Anyway, this will be disastrous if it's implemented because like everything else it fails to understand why the system is in the state that it's in, it fails to understand the complexity of the problem, and it fails to anticipate unintended consequences. It's based like so much on some kind of utopian wishcasting, as if those of us in California haven't been working on this problem for the last 30 years out of 40 different universities and recognizing really clearly where the countervailing forces are regarding culture, rankings, economics, and so on. Privates are in a little better position to manage it because they lack the hard economic forcing function of how state subsidies are handled, but unless they have graduate programs actually carrying their institution (which the elites do) they're going to get hammered.

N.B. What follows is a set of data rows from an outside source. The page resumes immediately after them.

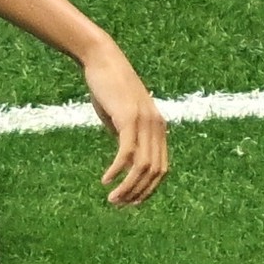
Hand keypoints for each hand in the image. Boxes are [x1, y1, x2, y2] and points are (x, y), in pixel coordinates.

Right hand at [79, 44, 169, 205]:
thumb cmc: (107, 85)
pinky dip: (118, 170)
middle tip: (119, 204)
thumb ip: (124, 134)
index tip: (130, 200)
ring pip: (142, 166)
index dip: (148, 188)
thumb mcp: (119, 114)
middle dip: (138, 193)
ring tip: (113, 198)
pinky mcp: (129, 119)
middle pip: (154, 172)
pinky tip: (106, 179)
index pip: (161, 168)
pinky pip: (127, 153)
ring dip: (129, 187)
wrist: (102, 59)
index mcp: (158, 128)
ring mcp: (144, 123)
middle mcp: (157, 127)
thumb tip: (122, 158)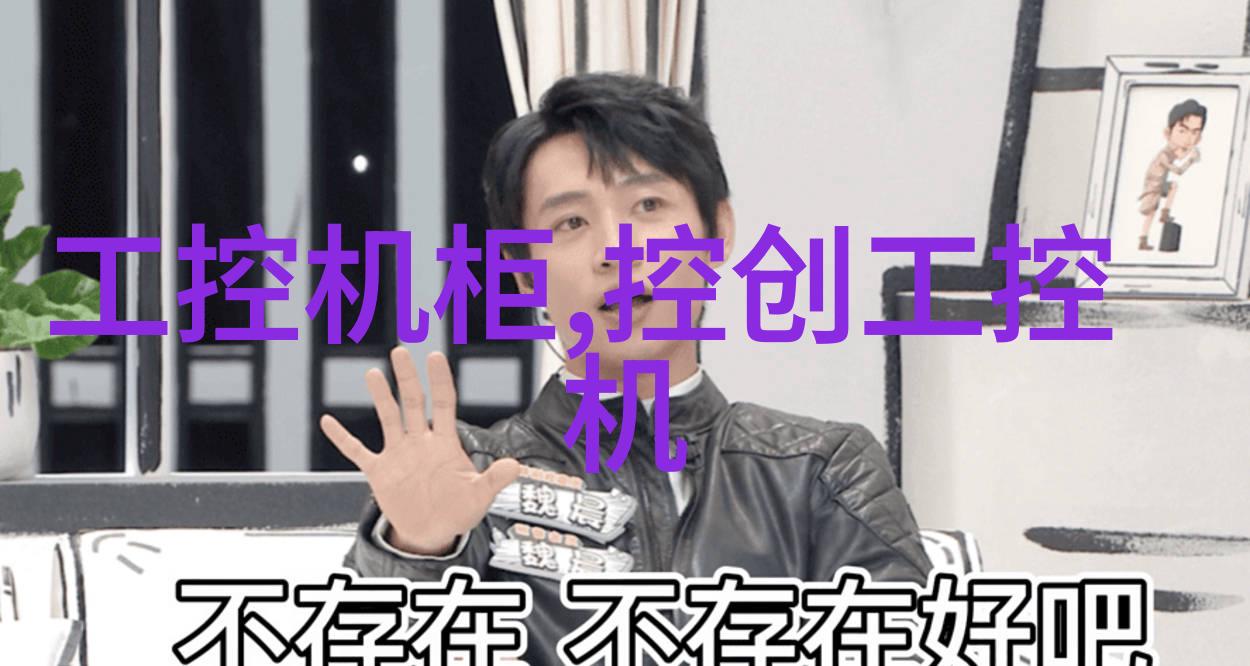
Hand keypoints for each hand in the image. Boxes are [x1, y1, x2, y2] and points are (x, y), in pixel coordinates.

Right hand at [320, 347, 519, 554]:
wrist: (432, 534)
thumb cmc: (458, 512)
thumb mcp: (480, 496)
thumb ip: (494, 479)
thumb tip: (515, 466)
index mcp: (445, 443)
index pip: (444, 403)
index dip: (441, 380)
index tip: (435, 357)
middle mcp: (420, 442)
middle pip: (414, 402)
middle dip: (408, 377)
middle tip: (401, 351)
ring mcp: (398, 455)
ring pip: (388, 418)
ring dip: (381, 397)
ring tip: (374, 374)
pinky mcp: (380, 472)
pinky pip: (357, 452)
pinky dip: (342, 438)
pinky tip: (328, 422)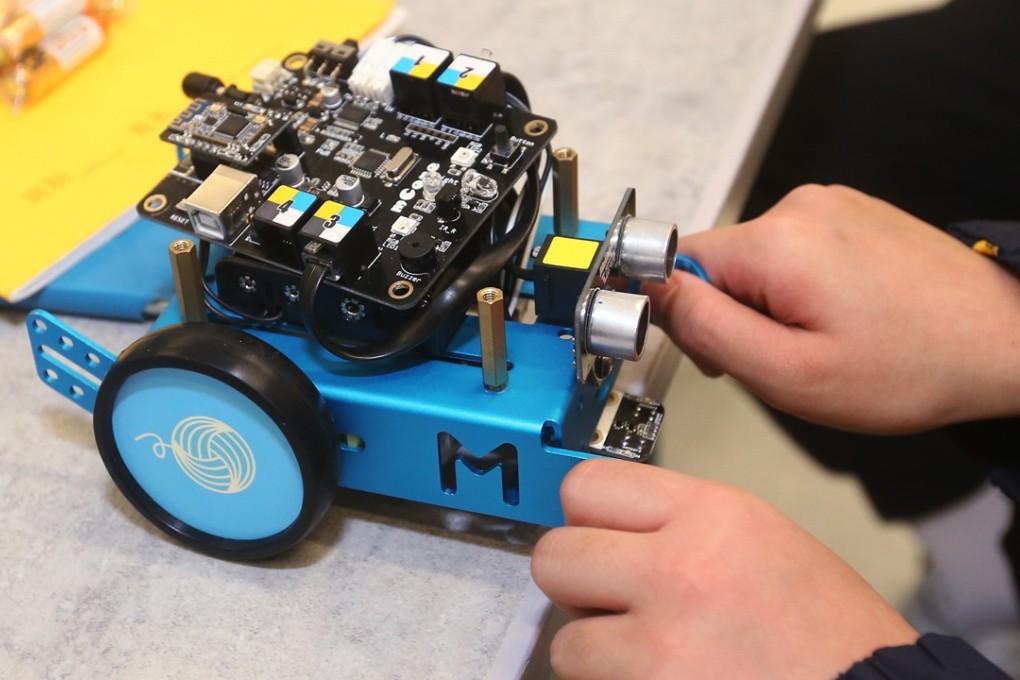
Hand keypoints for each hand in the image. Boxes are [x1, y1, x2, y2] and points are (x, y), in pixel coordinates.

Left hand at [531, 459, 917, 679]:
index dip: (584, 516)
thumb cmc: (835, 638)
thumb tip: (610, 531)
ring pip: (565, 641)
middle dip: (575, 584)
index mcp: (713, 516)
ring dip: (596, 654)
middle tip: (610, 601)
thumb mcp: (763, 541)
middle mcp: (680, 572)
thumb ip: (681, 525)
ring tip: (649, 657)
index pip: (587, 485)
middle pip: (554, 558)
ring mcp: (661, 646)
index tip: (594, 536)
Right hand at [646, 184, 1019, 432]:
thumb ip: (707, 331)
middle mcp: (802, 206)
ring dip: (767, 304)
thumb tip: (651, 294)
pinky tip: (840, 317)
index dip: (687, 317)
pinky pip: (792, 252)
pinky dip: (799, 288)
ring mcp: (831, 204)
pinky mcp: (852, 213)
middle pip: (717, 263)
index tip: (723, 353)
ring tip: (820, 340)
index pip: (677, 265)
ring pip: (754, 261)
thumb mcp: (790, 374)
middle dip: (733, 316)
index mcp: (778, 242)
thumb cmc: (914, 365)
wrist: (1003, 341)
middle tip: (782, 359)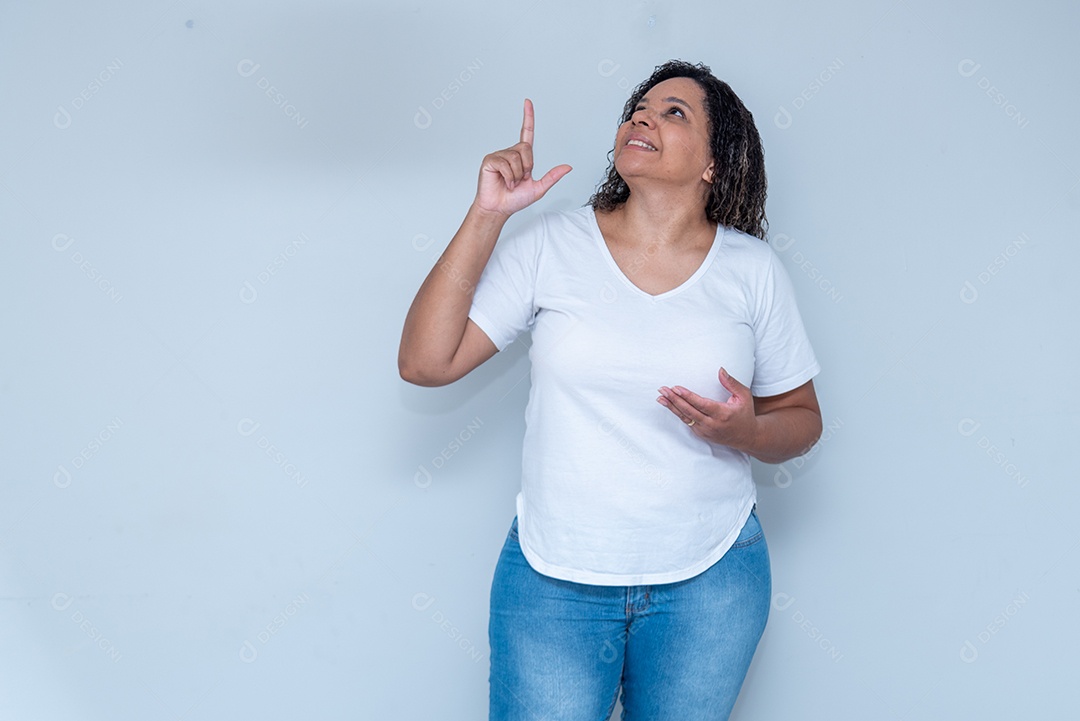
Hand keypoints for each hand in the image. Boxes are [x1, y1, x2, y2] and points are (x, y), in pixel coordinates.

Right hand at [473, 99, 571, 216]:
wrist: (499, 209)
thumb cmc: (515, 199)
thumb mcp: (538, 188)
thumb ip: (552, 177)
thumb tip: (568, 167)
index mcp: (522, 157)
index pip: (527, 132)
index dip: (528, 117)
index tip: (527, 102)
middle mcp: (511, 153)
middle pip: (526, 148)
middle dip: (526, 167)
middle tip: (520, 180)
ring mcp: (499, 156)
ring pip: (516, 158)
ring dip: (516, 175)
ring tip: (510, 183)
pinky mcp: (490, 160)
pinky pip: (504, 163)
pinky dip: (508, 176)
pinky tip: (503, 182)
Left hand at [657, 367, 759, 451]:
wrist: (747, 437)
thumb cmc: (745, 414)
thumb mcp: (744, 396)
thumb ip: (732, 383)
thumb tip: (720, 370)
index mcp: (723, 414)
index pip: (701, 404)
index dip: (687, 396)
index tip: (676, 388)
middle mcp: (712, 424)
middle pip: (689, 411)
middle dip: (674, 400)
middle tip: (663, 390)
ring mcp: (706, 431)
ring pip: (685, 418)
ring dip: (672, 407)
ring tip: (660, 398)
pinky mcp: (702, 434)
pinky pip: (687, 422)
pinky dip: (678, 413)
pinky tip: (670, 405)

And we have a private university closing in this country about once a month as it is. They are failing pretty steadily right now.
R
So the government just wants to control:

Admissions
Tuition
Hiring
Course content
Grading
Research

Seems reasonable. The university itself still gets to control what color to paint the offices and how often to cut the grass. So, it isn’t a takeover, no matter what the left (who are terrorists, by the way) say.